BitterProfessional7p@reddit
Partly it is explained by the fact that they jacked up the reasoning tokens 40%. It is more like a Qwen3.5-35B-A3B (xhigh)
Most-Trainer-8876@reddit
I noticed this as well, It thinks for way longer! But I think it's worth it, results speak for themselves.
Gemma 4 and Qwen 3.5 onwards, they are finally on such level that it can be used as your coding assistant who follows you nice & good when given enough information.
mike7seven@reddit
I have yet to test this theory but everyone says adding tools to the models Qwen3.6 and Gemma 4 significantly reduces the extensive thinking.
Most-Trainer-8876@reddit
Yes, way way smaller thinking when using with tools, literally one liner thinking.
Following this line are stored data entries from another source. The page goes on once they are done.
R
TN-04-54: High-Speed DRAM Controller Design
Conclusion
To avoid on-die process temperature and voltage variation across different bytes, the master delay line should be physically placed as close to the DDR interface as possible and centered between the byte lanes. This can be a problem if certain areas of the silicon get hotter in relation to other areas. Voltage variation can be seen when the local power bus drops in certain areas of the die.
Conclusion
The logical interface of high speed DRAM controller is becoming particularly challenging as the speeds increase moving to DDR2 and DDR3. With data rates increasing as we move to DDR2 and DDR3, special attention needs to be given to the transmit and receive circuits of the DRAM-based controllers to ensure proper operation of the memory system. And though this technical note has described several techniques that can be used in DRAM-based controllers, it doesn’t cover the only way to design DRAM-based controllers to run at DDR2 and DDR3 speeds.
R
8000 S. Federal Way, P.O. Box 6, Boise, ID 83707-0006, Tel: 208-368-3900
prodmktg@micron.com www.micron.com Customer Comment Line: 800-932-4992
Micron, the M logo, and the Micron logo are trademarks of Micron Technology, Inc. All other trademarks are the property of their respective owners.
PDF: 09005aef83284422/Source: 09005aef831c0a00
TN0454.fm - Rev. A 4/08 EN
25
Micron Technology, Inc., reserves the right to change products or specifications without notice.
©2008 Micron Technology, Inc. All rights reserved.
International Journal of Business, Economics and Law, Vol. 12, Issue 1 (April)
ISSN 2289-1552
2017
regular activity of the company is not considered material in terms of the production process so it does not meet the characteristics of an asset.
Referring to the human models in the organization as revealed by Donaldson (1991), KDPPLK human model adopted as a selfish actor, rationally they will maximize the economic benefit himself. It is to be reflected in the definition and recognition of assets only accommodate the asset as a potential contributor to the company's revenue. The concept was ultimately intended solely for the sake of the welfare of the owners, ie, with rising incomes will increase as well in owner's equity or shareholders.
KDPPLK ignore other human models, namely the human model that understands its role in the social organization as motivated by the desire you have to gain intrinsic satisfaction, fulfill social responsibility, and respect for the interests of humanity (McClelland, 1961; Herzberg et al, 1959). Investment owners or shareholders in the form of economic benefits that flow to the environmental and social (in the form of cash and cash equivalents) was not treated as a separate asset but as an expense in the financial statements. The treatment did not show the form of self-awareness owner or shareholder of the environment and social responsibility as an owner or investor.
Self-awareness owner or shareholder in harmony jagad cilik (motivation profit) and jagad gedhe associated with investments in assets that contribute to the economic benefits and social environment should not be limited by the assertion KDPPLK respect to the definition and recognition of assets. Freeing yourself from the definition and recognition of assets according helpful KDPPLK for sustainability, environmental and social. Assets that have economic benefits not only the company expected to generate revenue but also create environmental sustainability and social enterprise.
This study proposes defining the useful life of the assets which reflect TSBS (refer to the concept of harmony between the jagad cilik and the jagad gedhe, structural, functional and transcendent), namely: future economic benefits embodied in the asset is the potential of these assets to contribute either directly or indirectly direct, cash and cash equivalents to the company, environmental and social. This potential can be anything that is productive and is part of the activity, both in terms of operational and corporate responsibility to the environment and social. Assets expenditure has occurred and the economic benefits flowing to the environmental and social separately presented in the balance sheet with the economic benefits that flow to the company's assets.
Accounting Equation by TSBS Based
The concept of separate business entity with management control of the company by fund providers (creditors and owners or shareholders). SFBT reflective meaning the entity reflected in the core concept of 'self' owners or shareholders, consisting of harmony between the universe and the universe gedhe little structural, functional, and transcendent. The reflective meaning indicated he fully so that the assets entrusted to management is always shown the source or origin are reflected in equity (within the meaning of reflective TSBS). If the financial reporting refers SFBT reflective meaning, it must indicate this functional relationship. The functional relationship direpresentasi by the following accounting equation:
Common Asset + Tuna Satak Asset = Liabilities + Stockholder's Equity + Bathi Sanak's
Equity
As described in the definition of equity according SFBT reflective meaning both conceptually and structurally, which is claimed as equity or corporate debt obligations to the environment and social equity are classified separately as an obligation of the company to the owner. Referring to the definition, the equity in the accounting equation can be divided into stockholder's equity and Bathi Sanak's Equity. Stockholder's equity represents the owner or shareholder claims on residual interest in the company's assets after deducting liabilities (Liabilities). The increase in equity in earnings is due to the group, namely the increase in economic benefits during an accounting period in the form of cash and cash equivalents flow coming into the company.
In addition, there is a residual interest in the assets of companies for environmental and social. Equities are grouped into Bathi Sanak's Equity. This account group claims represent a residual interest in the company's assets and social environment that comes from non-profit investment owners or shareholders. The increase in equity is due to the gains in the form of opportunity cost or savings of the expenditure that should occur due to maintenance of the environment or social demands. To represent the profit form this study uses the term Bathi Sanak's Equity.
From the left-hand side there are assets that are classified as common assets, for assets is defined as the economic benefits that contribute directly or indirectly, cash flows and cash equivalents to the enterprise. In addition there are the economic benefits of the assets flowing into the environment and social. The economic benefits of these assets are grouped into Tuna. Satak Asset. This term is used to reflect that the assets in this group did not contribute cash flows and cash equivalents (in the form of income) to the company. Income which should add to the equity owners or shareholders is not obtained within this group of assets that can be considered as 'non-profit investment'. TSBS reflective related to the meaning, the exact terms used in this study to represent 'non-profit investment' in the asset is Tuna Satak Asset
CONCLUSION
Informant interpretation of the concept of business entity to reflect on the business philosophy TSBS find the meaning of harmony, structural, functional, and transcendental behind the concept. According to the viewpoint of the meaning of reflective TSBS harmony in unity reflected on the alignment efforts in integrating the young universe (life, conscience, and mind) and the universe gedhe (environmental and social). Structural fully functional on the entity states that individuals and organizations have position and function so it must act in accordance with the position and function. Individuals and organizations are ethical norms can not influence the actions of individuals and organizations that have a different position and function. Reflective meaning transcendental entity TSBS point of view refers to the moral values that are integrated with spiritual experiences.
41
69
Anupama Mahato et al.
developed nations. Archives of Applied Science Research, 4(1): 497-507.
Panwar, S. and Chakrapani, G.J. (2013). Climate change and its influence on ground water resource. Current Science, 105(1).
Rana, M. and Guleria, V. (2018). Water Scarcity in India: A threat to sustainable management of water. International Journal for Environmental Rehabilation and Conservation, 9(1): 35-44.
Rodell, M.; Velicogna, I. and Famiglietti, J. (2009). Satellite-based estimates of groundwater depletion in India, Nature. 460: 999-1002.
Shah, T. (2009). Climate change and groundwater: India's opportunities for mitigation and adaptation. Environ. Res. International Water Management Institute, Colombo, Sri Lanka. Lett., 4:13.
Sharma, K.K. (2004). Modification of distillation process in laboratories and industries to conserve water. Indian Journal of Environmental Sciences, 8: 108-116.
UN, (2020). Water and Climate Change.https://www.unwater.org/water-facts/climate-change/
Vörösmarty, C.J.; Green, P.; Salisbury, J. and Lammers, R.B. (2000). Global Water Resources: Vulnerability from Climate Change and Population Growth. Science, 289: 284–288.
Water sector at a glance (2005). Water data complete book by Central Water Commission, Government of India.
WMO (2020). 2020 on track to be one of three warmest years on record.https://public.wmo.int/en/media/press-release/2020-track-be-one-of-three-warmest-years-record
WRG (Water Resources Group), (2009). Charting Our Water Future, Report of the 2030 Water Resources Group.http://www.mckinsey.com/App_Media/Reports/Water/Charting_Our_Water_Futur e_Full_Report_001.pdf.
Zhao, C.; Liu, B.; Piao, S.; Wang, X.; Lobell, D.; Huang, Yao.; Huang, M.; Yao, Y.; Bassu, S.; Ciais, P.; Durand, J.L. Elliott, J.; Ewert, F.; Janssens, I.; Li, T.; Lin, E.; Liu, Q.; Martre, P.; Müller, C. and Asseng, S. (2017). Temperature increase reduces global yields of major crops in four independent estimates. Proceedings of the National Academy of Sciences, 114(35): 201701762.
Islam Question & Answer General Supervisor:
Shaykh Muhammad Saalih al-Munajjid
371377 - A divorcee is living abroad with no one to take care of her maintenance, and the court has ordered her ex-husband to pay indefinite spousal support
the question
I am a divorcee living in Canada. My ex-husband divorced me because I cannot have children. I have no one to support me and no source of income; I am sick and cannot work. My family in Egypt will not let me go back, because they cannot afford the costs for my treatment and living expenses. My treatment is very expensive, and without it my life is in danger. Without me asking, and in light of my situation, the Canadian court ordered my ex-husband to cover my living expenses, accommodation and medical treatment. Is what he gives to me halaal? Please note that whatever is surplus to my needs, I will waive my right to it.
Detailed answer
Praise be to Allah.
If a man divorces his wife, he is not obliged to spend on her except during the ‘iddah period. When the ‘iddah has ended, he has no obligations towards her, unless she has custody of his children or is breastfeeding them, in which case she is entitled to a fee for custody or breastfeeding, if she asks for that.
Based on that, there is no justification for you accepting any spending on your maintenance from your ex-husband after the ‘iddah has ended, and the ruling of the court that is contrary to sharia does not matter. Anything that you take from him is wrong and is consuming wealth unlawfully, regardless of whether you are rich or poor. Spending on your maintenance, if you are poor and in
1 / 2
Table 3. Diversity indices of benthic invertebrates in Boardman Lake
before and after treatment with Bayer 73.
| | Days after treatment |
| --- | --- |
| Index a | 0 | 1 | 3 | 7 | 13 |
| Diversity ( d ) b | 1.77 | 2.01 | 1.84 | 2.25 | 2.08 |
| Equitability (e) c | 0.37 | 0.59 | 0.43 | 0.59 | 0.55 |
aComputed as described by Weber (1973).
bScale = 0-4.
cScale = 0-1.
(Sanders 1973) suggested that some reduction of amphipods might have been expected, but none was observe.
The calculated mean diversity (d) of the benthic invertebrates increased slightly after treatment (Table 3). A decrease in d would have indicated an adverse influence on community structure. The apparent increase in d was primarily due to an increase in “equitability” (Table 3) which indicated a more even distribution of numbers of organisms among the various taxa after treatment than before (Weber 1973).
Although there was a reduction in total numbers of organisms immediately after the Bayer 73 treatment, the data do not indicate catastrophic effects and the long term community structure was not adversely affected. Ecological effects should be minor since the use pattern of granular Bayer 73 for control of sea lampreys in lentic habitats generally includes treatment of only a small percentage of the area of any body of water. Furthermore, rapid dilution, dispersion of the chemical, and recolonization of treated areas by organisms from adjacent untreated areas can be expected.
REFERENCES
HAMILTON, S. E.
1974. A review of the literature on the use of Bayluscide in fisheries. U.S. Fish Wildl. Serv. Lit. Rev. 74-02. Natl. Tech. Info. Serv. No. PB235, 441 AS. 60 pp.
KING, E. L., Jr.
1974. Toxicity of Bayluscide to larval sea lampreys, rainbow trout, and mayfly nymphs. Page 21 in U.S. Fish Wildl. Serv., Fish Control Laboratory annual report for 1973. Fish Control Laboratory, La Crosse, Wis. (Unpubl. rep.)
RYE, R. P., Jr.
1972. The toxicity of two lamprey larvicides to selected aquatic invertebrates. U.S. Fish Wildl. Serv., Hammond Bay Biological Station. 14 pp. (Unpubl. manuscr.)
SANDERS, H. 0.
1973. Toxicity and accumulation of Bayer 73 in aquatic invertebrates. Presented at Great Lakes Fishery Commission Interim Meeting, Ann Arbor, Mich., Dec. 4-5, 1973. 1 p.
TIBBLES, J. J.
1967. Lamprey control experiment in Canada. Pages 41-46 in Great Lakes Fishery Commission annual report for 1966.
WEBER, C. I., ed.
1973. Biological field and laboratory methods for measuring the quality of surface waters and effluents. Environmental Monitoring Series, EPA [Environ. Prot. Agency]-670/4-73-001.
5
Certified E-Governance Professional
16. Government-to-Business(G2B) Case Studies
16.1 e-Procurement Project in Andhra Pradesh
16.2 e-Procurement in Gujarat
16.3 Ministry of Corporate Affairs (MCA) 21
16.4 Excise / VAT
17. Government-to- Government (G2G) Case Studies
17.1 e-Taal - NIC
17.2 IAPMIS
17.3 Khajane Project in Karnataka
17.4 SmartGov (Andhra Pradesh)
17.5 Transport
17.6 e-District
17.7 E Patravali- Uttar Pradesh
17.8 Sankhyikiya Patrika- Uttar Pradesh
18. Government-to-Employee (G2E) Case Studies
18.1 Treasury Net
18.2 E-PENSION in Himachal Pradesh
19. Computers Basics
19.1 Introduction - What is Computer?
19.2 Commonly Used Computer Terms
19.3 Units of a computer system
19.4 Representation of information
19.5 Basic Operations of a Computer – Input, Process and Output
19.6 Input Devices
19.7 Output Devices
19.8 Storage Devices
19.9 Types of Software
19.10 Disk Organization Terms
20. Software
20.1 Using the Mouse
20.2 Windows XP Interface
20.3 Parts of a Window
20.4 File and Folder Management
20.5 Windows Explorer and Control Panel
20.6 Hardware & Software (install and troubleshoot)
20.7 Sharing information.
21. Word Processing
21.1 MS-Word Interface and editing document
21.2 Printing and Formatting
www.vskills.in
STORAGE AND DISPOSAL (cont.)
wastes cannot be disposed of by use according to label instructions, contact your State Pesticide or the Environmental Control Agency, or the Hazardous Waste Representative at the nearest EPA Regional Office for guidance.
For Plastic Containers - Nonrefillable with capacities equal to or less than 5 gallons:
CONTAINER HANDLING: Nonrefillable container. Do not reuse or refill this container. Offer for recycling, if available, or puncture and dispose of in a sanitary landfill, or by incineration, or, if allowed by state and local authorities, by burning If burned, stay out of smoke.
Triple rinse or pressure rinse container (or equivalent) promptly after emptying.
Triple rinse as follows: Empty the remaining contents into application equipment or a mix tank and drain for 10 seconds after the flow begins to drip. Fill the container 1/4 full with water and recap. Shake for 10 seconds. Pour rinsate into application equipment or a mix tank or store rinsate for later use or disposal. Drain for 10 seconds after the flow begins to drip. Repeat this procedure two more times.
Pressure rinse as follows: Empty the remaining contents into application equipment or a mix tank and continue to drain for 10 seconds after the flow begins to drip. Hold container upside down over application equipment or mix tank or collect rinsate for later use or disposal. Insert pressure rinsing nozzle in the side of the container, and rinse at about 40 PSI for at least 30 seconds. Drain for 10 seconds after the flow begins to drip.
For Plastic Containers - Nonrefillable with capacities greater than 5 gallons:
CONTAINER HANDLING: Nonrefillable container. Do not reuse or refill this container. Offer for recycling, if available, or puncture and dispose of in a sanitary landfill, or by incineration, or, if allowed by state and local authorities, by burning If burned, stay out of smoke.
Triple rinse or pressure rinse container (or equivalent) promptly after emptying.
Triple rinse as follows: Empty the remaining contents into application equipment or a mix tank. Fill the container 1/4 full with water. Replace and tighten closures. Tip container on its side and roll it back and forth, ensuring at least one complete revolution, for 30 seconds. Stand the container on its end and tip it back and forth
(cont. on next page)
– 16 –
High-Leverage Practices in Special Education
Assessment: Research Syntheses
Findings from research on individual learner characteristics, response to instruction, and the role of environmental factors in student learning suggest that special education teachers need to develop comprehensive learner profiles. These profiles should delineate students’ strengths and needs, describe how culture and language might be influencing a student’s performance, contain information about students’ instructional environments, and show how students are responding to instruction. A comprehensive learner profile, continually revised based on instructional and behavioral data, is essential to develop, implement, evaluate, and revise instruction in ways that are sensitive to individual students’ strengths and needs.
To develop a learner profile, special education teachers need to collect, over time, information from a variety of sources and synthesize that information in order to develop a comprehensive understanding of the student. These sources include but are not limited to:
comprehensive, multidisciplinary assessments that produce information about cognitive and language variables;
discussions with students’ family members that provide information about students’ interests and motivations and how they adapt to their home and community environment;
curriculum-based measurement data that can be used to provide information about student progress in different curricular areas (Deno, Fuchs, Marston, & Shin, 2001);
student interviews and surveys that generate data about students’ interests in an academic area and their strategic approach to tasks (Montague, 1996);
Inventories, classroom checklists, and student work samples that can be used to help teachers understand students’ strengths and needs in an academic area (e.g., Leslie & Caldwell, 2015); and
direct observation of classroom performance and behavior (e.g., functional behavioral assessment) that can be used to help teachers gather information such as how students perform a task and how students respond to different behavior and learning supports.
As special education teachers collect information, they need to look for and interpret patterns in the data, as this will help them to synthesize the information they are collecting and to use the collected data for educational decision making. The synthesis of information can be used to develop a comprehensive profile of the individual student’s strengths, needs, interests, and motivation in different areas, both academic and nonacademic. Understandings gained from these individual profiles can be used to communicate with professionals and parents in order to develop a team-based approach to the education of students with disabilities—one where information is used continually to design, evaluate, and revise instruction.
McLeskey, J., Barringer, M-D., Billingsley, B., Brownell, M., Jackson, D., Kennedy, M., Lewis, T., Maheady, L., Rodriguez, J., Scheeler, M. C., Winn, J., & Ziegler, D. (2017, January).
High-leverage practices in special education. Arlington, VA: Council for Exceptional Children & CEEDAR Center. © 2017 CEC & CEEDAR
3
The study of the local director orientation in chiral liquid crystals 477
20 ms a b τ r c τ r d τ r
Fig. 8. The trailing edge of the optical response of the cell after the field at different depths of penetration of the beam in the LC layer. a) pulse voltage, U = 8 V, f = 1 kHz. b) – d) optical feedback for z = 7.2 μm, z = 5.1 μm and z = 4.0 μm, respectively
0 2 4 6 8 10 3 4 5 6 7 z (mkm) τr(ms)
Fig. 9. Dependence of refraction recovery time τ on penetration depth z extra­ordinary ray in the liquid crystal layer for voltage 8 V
But apart from that, it thinks longer in general chat.
mike7seven@reddit
Tested it yesterday and I can confirm when tooling is present the thinking/reasoning drops significantly.
Zc5Gwu@reddit
It's still faster than 27b, even with all the tokens it's using.
CriticalCup6207@reddit
Can confirm. "Properly configured" is doing a lot of work in that title. We ran the same evals with default config vs. tuned context window + rope scaling and the gap was significant. The model is genuinely better but you're leaving a lot on the table with out-of-the-box settings. What did your config look like for the jump you saw?
onil_gova@reddit (OP)
using recommended settings from the model card.
but specifically calling awareness to preserve thinking flag being a requirement now.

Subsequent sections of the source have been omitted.